The steering is wonderful too, slower and less hyperactive than a 458’s, but with more feedback about what the front wheels are finding. And the more relaxed rack means that despite firm suspension, the nose doesn’t sniff out and follow each bump and rut as the Squadra Corse flies along. The normal Gallardo is remarkably supple, but this one has a harder edge, more so than Audi’s own version of the Superleggera, the R8 V10 Plus. Technology has moved on with the McLaren 12C’s ProActive Chassis Control too, but the Squadra Corse remains just on the right side of what is acceptable: the suspension is busy down a bumpy road, but it rarely gets bad enough to distract you from enjoying every last millimetre of throttle travel.
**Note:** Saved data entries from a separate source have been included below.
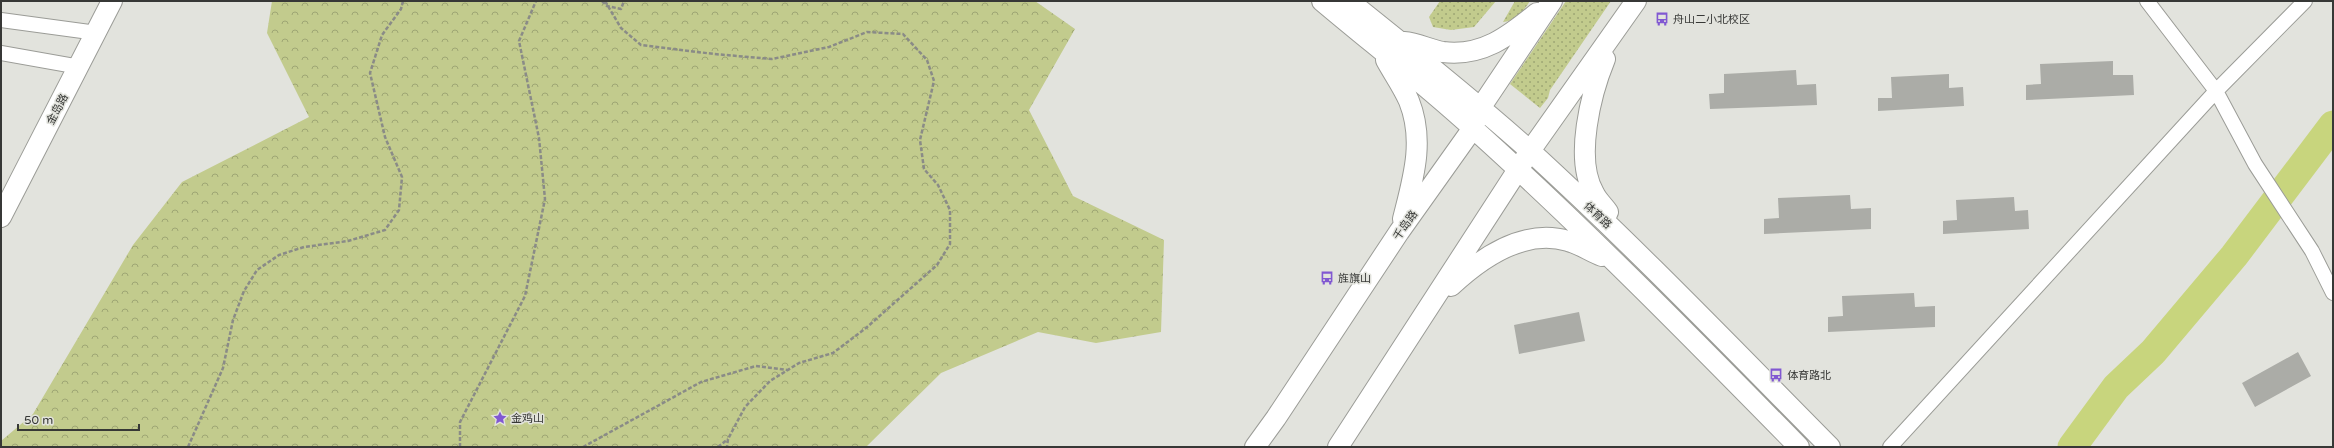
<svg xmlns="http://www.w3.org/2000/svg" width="2334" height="448" font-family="'Varela Round','Noto Sans SC',sans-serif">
  <defs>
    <pattern id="grass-dots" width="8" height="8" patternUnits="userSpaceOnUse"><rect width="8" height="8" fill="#c2cb8d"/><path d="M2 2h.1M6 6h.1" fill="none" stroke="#9ea674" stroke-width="1.8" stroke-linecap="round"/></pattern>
    <pattern id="forest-crowns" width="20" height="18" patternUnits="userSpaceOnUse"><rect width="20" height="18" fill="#c2cb8d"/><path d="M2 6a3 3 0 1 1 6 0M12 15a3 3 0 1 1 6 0" fill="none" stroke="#9ea674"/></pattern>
  </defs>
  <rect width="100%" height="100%" fill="#e2e3dd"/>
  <path fill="url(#grass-dots)" d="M1440 1H1496L1474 27 1451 30 1433 27 1429 17Z
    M1515 1H1530C1524 11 1515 21 1503 22Z
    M1566 1H1611L1550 90 1548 98 1540 108 1510 84Z"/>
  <path fill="url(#forest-crowns)" d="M272 1H1035L1075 29 1029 110 1073 196 1164 240 1161 332 1096 343 1038 332 941 373 866 447H1V441L33 414 133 245 182 182 309 117 267 33Z"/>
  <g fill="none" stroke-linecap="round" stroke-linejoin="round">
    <path stroke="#c8d57d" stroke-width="29" d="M2072 447 2116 387 2153 352 2234 256 2333 125"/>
  </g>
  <path fill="#abaca7" d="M2113 61V75H2133L2134 95 2026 100V85L2041 84 2040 64Z
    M1796 70 1797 85 1816 84 1817 105 1710 109 1709 94 1724 93V74Z
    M1949 74V88L1963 87 1964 106 1878 111V98H1892L1891 77Z
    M1850 195 1851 209 1871 208V229L1764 234V219L1779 218 1778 198Z
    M2014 197 2015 211 2028 210 2029 229 1943 234V221L1957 220 1956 200Z
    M1914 293 1915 307 1935 306V327L1828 332V317L1843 316 1842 296Z
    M1579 312 1585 341 1519 354 1514 325Z
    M2298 352 2311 376 2255 407 2242 383Z"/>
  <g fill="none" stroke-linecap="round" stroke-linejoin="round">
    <g stroke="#9b9c97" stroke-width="16">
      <path id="street" d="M2147 1 2216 91 2255 164 2312 251 2333 293
        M1 20 97 33
        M1 53 80 67
        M1890 447 2216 91 2305 1"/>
    </g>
    <g stroke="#9b9c97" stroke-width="22">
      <path id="secondary" d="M1322 1C1373 44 1426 85 1475 130 1587 231 1693 339 1799 447
        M1349 1C1410 50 1471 98 1529 150 1633 245 1731 347 1830 447
        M1404 42C1418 43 1430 50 1443 52 1482 57 1509 36 1537 13
        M1605 59C1591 93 1574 159 1594 193 1597 200 1604 206 1608 212
        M1386 60C1393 73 1403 87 1409 101 1425 141 1413 179 1403 219
        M1 217 112 1
        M1451 286C1482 257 1524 228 1568 241 1580 244 1591 252 1602 256
        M1255 447 1276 418 1399 232 1473 128 1481 107 1552 1
        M1338 447 1530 151 1636 1"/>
    </g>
    <path stroke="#8a8b87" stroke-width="2.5" stroke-dasharray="4 2" stroke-linecap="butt" d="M602 1 607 6 621 9 624 1
      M605 1 621 28 641 45 714 54 772 59 829 47 867 32 903 34 927 60 934 81 920 140 924 169 938 185 950 210V244L937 265 866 328 833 353 799 363 770 381 745 407 728 439 727 447
      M188 447 223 368 233 320 244 291 257 270 279 255 304 247 348 241 385 230 399 210 402 177 385 137 370 73 382 35 401 9 403 1
      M460 447V422L525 296 545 199 539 138 519 41 536 1
      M583 447 701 382 756 366 787 370
      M718 447 728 439"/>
    <use href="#street" stroke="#fff" stroke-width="14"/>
    <use href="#secondary" stroke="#fff" stroke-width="20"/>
  </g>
  <defs>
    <g id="bus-bare" transform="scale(1.08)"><path d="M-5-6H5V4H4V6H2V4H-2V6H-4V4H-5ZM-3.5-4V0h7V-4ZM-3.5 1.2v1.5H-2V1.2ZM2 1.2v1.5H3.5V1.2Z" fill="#8158d2" stroke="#e2e3dd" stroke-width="2.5" paint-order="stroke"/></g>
    <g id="sight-bare" transform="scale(1.08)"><path d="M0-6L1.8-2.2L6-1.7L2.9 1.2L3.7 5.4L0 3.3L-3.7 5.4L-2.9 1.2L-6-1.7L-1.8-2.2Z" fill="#8158d2" stroke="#e2e3dd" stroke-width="2.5" paint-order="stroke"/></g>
  </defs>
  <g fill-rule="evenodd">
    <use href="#bus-bare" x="1662" y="19"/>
    <use href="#bus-bare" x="1327" y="278"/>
    <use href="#bus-bare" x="1776" y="375"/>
    <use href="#sight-bare" x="500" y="418"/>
  </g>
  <g text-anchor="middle" stroke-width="3" stroke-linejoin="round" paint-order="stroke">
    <g font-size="11" fill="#373836" stroke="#e2e3dd" text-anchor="start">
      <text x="1673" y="23">舟山二小北校区</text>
      <text x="1338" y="282">旌旗山</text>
      <text x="1787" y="379">体育路北</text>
      <text x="511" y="422">金鸡山</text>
    </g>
    <g font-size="11" fill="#373836" stroke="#e2e3dd">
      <text transform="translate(57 109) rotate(-62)" y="4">金岛路</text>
      <text transform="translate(1598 215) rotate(43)" y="4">体育路</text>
      <text transform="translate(1405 225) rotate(-55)" y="4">千岛路</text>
    </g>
  </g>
  <rect width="2334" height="448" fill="none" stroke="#373836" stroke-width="4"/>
  <path d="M18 424v6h121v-6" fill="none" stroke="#373836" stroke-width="2"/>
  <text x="24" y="424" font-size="12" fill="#373836" stroke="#e2e3dd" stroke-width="3" paint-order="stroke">50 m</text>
</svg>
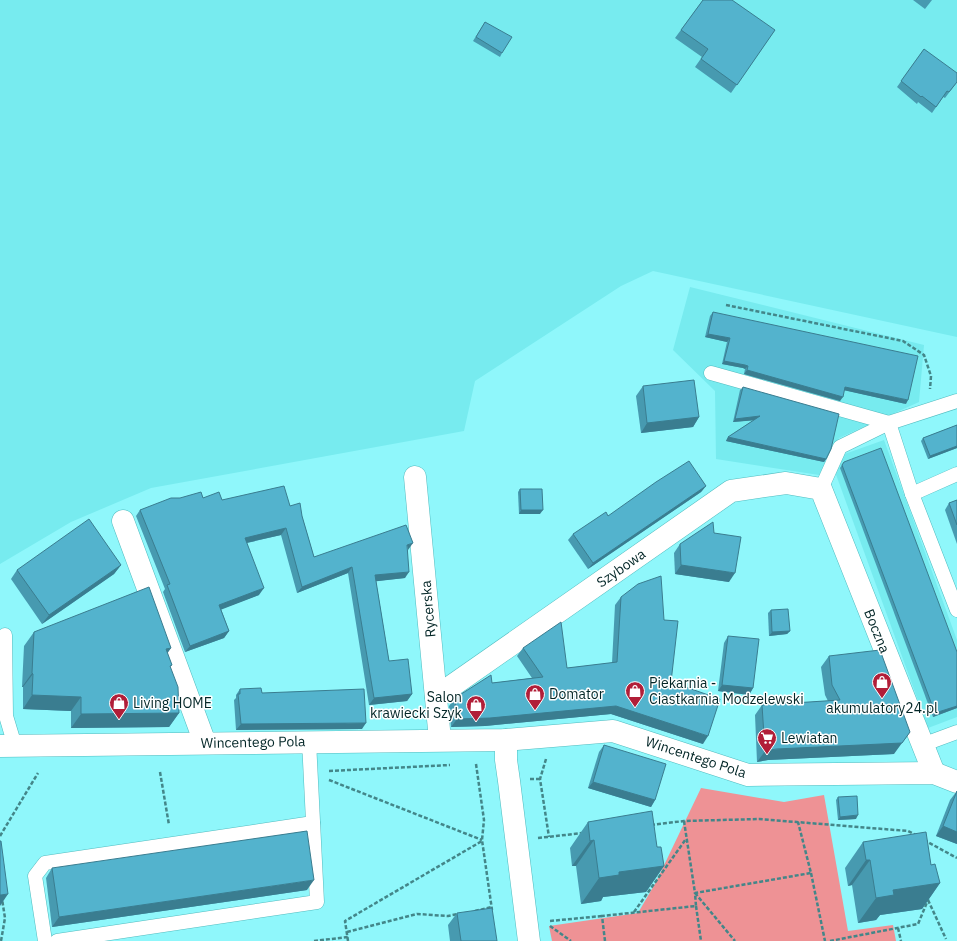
<svg xmlns="http://www.w3.org/2000/svg" width="957" height="941" font-family="'IBM Plex Sans',sans-serif">
	<rect width="100%" height="100%" fill="#8ff7fb"/>
	<!-- built -->
	<g fill="#77ebef">
		<polygon points="0,0 957,0 957,337 653,271 621,286 475,381 464,431 151,488 71,522 0,564"/>
		<polygon points="690,287 924,345 919,402 839,438 819,475 716,459 715,391 673,350"/>
		<polygon points="884,440 957,640 957,717 928,728 834,469 839,456"/>
	</g>
	<!-- green -->
	<polygon fill="#ee9295" points="701,788 784,802 824,795 848,931 893,925 896,941 552,941 549,926 638,913 656,882"/>
	<g fill="none" stroke-linecap="round" stroke-linejoin="round">
		<!-- service casing -->
		<g stroke="#51bbbf" stroke-width="15">
			<g id="service">
				<polyline points="711,373 889,423"/>
				<polyline points="889,423 912,494 957,610"/>
				<polyline points="821,489 840,447 889,423 957,401"/>
				<polyline points="912,494 957,474"/>
				<polyline points="5,635 6,716 15,746"/>
				<polyline points="922,745 957,732"/>
				<polyline points="45,941 35,876 45,863 313,823"/>
				<polyline points="57,941 317,902 309,741"/>
			</g>
		</g>
		<!-- minor casing -->
		<g stroke="#51bbbf" stroke-width="23">
			<g id="minor">
				<polyline points="415,477 440,740"/>
				<polyline points="123,521 205,743"/>
				<polyline points="436,697 731,491 786,483 821,489 934,773"/>
				<polyline points="506,740 506,760 509,781 529,941"/>
				<polyline points="0,746 506,740 613,731 748,775 934,773 957,782"/>
			</g>
		</g>
		<!-- path -->
		<g stroke="#438689" stroke-width="2.5" stroke-dasharray="4 2" stroke-linecap="butt">
			<polyline points="726,305 903,341 924,355 931,376 930,389"/>
			<polyline points="546,759 540,779 549,837"/>
			<polyline points="476,764 484,820 482,840 492,910"/>
			<polyline points="329,771 450,765"/>
			<polyline points="160,772 169,825"/>
			<polyline points="530,779 540,779"/>
			<polyline points="329,780 482,840"/>
			<polyline points="684,821 695,893 811,873 798,822"/>
			<polyline points="651,825 684,821 759,819 908,831 916,835"/>
			<polyline points="0,836 38,773"/>
			<polyline points="538,838 583,833"/>
			<polyline points="924,840 957,858"/>
			<polyline points="811,873 825,941"/>
			<polyline points="695,893 735,941"/>
			<polyline points="928,900 946,939"/>
			<polyline points="696,906 701,941"/>
			<polyline points="475,911 492,907"/>
			<polyline points="634,912 686,839"/>
			<polyline points="550,921 602,916"/>
			<polyline points="550,926 571,941"/>
			<polyline points="898,928 901,941"/>
			<polyline points="347,932 417,914 448,916 458,914"/>
			<polyline points="1,941 5,918 2,899"/>
			<polyline points="314,941 348,937"/>
			<polyline points="348,941 345,921 482,841"/>
			<polyline points="605,941 602,916 696,906 695,893"/>
			<polyline points="830,941 918,924 928,900 927,897"/>
		</g>
		<!-- service -->
		<use href="#service" stroke="#fff" stroke-width="14"/>
		<!-- minor -->
		<use href="#minor" stroke="#fff" stroke-width="22"/>
	</g>
	<!-- wall -->
	<g fill="#479ab0">
		<polygon points="703,0 775,30 731,93 695,67 702,57 675,38"/>
		<polygon points="913,0 932,0 925,9"/>
		<polygon points="485,22 502,53 500,57 473,41"/>
		<polygon points="924,49 957,82 945,98 943,97 932,113 918,102 917,104 897,87"/>
		<polygon points="713,312 906,404 844,390 840,401 744,374 745,369 743,368 722,364 727,342 705,337 710,316"/>
		<polygon points="643,386 699,417 693,427 641,433 636,396"/>
		<polygon points="743,387 826,459 824,462 726,441 728,437 754,420 733,422 740,390"/>
		<polygon points="957,425 957,448 928,459 921,441 923,438"/>
		<polygon points="844,462 957,652 957,708 933,717 840,468"/>
		<polygon points="706,486 701,492 588,569 568,540 573,534 608,516"/>
		<polygon points="520,489 540,514 519,514 518,492"/>
		<polygon points="180,498 203,498 222,500 290,506 302,516 314,557 408,550 405,578 376,581 389,661 412,694 407,701 369,705 348,573 297,593 281,535 247,543 259,595 221,609 229,631 224,638 185,652 163,592 165,589 136,516 140,510"/>
		<polygon points="957,500 957,544 945,510 949,503"/>
		<polygon points="714,533 729,582 675,574 674,553 680,544"/>
		<polygon points="121,565 114,574 42,624 11,579 17,570"/>
		<polygon points="621,597 664,620 671,682 703,744 611,714 485,726 451,727 449,706 455,698 492,683 532,678 517,656 523,648 567,668 612,663 615,605"/>
		<polygon points="771,610 790,631 787,634 769,636 768,613"/>
		<polygon points="34,632 171,648 167,653 172,665 170,667 179,713 169,727 71,728 71,711 23,709 23,687 22,687 24,646"/>
		<polygon points="728,636 753,688 749,695 718,691 724,643"/>
		<polygon points="829,656 894,754 768,760 757,762 755,715 762,705 828,701 825,695 821,667"/>
		<polygon points="240,689 262,693 362,729 236,730 234,700 236,698 236,695"/>
		<polygon points="604,745 655,800 651,807 588,788 599,752"/>
		<polygon points="957,791 957,844 936,836 950,800"/>
		<polygon points="838,797 856,819 838,820 836,800"/>
		<polygon points="588,822 657,847 664,866 646,892 603,897 601,901 581,904 576,866 572,866 570,848"/>
		<polygon points="863,842 931,865 940,883 922,909 880,915 876,920 858,923 852,885 848,886 845,868"/>
		<polygon points="52,868 307,890 52,927 46,878"/>
		<polygon points="457,913 497,941 450,941 448,925"/>
	</g>
	<!-- shaded-wall -->
	<g fill="#3a7d90">
		<polygon points="708,334 730,338 727,342 705,337"/>
		<polygon points="724,361 745,365 748,366 745,369 743,368 722,364"/>
		<polygon points="747,370 843,397 840,401 744,374"/>
		<polygon points="845,387 908,400 906,404 843,390"/>
		<polygon points="760,416 758,420 733,422 735,419"/>
		<polygon points="699,417 693,427 641,433 647,423"/>
		<polygon points="728,437 826,459 824,462 726,441"/>
		<polygon points="957,446 957,448 928,459 930,456"/>
		<polygon points="706,486 701,492 588,569 593,563"/>
		<polygon points="521,510 543,510 540,514 519,514"/>
		<polygon points="286,528 281,535 241,544 245,538"/>
		<polygon points="413,543 408,550 407,545"/>
		<polygon points="121,565 114,574 42,624 49,615"/>
		<polygon points="681,565 735,573 729,582 675,574"/>
		<polygon points="352,567 348,573 297,593 302,587"/>
		<polygon points="409,572 405,578 370,582 375,575"/>
		<polygon points="264,588 259,595 215,612 219,605"/>
		<polygon points="229,631 224,638 185,652 190,646"/>
		<polygon points="790,631 787,634 769,636 772,632"/>
		<polygon points="171,648 162,661 166,649"/>
		<polygon points="32,673 33,674 23,687 22,687"/>
		<polygon points="722,685 753,688 749,695 718,691"/>
		<polygon points="412,694 407,701 369,705 374,698"/>
		<polygon points="32,695 81,697 71,711 23,709"/>
		<polygon points="616,706 708,736 703,744 611,714 485,726 451,727 457,719"/>
		<polygon points="957,706 957,708 933,717 935,713"/>
		<polygon points="179,713 169,727 71,728 81,714"/>
		<polygon points="366,723 362,729 236,730 241,724"/>
		<polygon points="910,732 894,754 768,760 757,762 765,751"/>
		<polygon points="593,782 655,800 651,807 588,788"/>
		<polygon points="858,815 856,819 838,820 840,817"/>
		<polygon points="943,826 957,832 957,844 936,836"/>
		<polygon points="594,840 576,866 572,866 590,841"/>
		<polygon points="866,860 870,860 852,885 848,886"/>
		<polygon points="664,866 646,892 603,897 601,901 581,904 599,878 619,872"/>
		<polygon points="314,880 307,890 52,927 59,917"/>
		<polygon points="940,883 922,909 880,915 876,920 858,923 876,898 893,890"/>
		<polygon points="8,894 0,906 0,895"/>
	</g>
	<!-- building -->
	<g fill="#53b3cd" stroke="#3a7d90">
		<polygon points="703,0 732,0 775,30 737,85 701,59 708,49 681,30"/>
		<polygon points="485,22 512,37 502,53 476,37"/>
		<polygon points="924,49 957,73 957,82 949,92 947,91 936,107 922,96 921,97 901,81"/>
		<polygon points="713,312 918,356 908,400 845,387 843,397 747,370 748,366 745,365 724,361 730,338 708,334"/>
		<polygon points="694,380 699,417 647,423 643,386"/>
		<polygon points="743,387 839,414 831,449 826,459 728,437 760,416 735,419"/>
		<polygon points="957,425 957,446 930,456 923,438"/>
		<polygon points="881,448 957,652 957,706 935,713 842,465 844,462"/>
		<polygon points="689,461 706,486 593,563 573,534 606,512 608,516 656,482"/>
		<polygon points="284,486 290,506 300,503 302,516 314,557 406,525 413,543 407,545 409,572 375,575 389,661 408,659 412,694 374,698 352,567 302,587 286,528 245,538 264,588 219,605 229,631 190,646 167,585 170,584 140,510 171,498 180,498 201,492 203,498 219,492 222,500"/>
		<polygon points="520,489 542,489 543,510 521,510"/>
		<polygon points="957,500 957,525 949,503"/>
		<polygon points="89,519 121,565 49,615 17,570"/>
		<polygon points="713,522 714,533 741,537 735,573 681,565 680,544"/>
		<polygon points="661,576 664,620 678,621 671,682 720,699 708,736 616,706 490,718 457,719 455,698 491,675 492,683 543,677 523,648 561,622 567,668 617,662 621,597 638,584"/>
		<polygon points="149,587 171,648 166,649 172,665 170,666 178,687 179,713 81,714 81,697 32,695 33,674 32,673 34,632"/>
		<polygon points="788,609 790,631 772,632 771,610"/>
		<polygon points="728,636 759,639 753,688 722,685"/>
		<polygon points="880,650 910,732 902,743 776,749 765,751 762,705 840,700 832,685 829,656"/>
		<polygon points="261,688 262,693 364,689 366,723 241,724 238,694 240,694 240,689"/>
		<polygon points="604,745 666,764 655,800 593,782"/>
		<polygon points="957,791 957,832 943,826"/>
		<polygon points="857,796 858,815 840,817 838,797"/>
		<polygon points="652,811 657,847 661,847 664,866 619,872 619,875 599,878 594,840 590,841 588,822"/>
		<polygon points="307,831 314,880 59,917 52,868"/>
		<polygon points="926,832 931,865 935,864 940,883 893,890 894,895 876,898 870,860 866,860 863,842"/>
		<polygon points="0,841 1,841 8,894 0,895"/>
		<polygon points="492,908 497,941 461,941 457,913"/>
	</g>
	<!-- icons -->
	<defs>
		<g id="shop-pin" transform="scale(1)"><path d="M0 17L-7.5 6A9.5 9.5 0 1 1 7.5 6Z" fill="#b11e38" stroke="#fff"/><path d="M-5-2.5h2.3a2.7 3.5 0 0 1 5.4 0H5L5.5 6h-11ZM-1.5-2.5h3a1.5 2.3 0 0 0-3 0Z" fill="#fff"/></g>
		<g id="supermarket-pin" transform="scale(1)"><path d="M0 17L-7.5 6A9.5 9.5 0 1 1 7.5 6Z" fill="#b11e38" stroke="#fff"/><path d="M-6-5.5h2.5l.6 2H6L4.5 2H-2.5L-4.4-4H-6ZM-1.5 3.2a1.3 1.3 0 1 0 .1 0ZM3 3.2a1.3 1.3 0 1 0 .1 0Z" fill="#fff"/></g>
	</defs>
	<g fill-rule="evenodd">
		<use href="#shop-pin" x="882" y="682"/>
		<use href="#shop-pin" x="635" y="691"/>
		<use href="#shop-pin" x="535" y="694"/>
		<use href="#shop-pin" x="119" y="703"/>
		<use href="#shop-pin" x="476" y="705"/>
		<use href="#supermarket-pin" x="767" y="738"/>
	</g>
	<g text-anchor="middle" stroke-width="3" stroke-linejoin="round" paint-order="stroke">
		<!-- street labels -->
		<g font-size="14" fill="#032627" stroke="#fff">
			<text transform="translate(621 568) rotate(-35)" y="5">Szybowa</text>
			<text transform="translate(428 609) rotate(-95)" y="5">Rycerska</text>
			<text transform="translate(877 631) rotate(68)" y="5">Boczna</text>
			<text transform="translate(253 742) rotate(-1)" y="5">Wincentego Pola</text>
			<text transform="translate(696 757) rotate(18)" y="5">Wincentego Pola</text>
		</g>
		<!-- poi labels -->
		<g font-size="14" fill="#032627" stroke="#fff" text-anchor="start">
			<text x="649" y="688">Piekarnia -<tspan x="649" dy="16">Ciastkarnia Modzelewski</tspan></text>
			<text x="549" y="699">Domator</text>
			<text x="462" y="702" text-anchor="end">Salon<tspan x="462" dy="16">krawiecki Szyk</tspan></text>
			<text x="133" y="708">Living HOME</text>
			<text x="882" y="713" text-anchor="middle">akumulatory24.pl</text>
			<text x="781" y="743">Lewiatan</text>
		</g>
	</g>
</svg>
It’s the same with the gearbox. Automated manuals were once the only solution if you wanted a two-pedal transmission that could give you a thump in the back, but now a twin-clutch ’box can be smooth and refined, and engineered to smack through the gears as well. So in Auto the Squadra Corse’s E-gear is clunky, and in Corsa it sends a shockwave through the Gallardo that would probably upset the ESP if the more aggressive gearshift mode didn’t simultaneously dial back the electronic safety net. But use E-gear in halfway house Sport mode and each time you grab a bull-horn-shaped paddle you’ll never think about how many clutches you have or that you might want the shifts to be faster. It’s only the brakes that deserve any criticism: no one but Ferrari and Porsche can get the pedal feel of carbon-ceramics right, and the Squadra Corse still has a dead spot of travel that’s always afflicted the Gallardo.
I love it though. The Gallardo’s never been perfect, never been as usable as a Porsche 911 or as delicately balance as a Ferrari 458, but there’s never been anything like it either. A decade after launch it’s still madder and badder, meaner and louder than any rival. The Miura or the Countach might have had a bigger influence on the automotive world, might have been on more bedroom walls, but it’s the Gallardo that’s the most important car in Lamborghini’s 50-year history. Better yet, it’s grown old disgracefully, and with typical Lamborghini flamboyance, signed off with an enormous rear wing strapped onto it. Goodbye Gallardo, we’ll miss locking horns with you.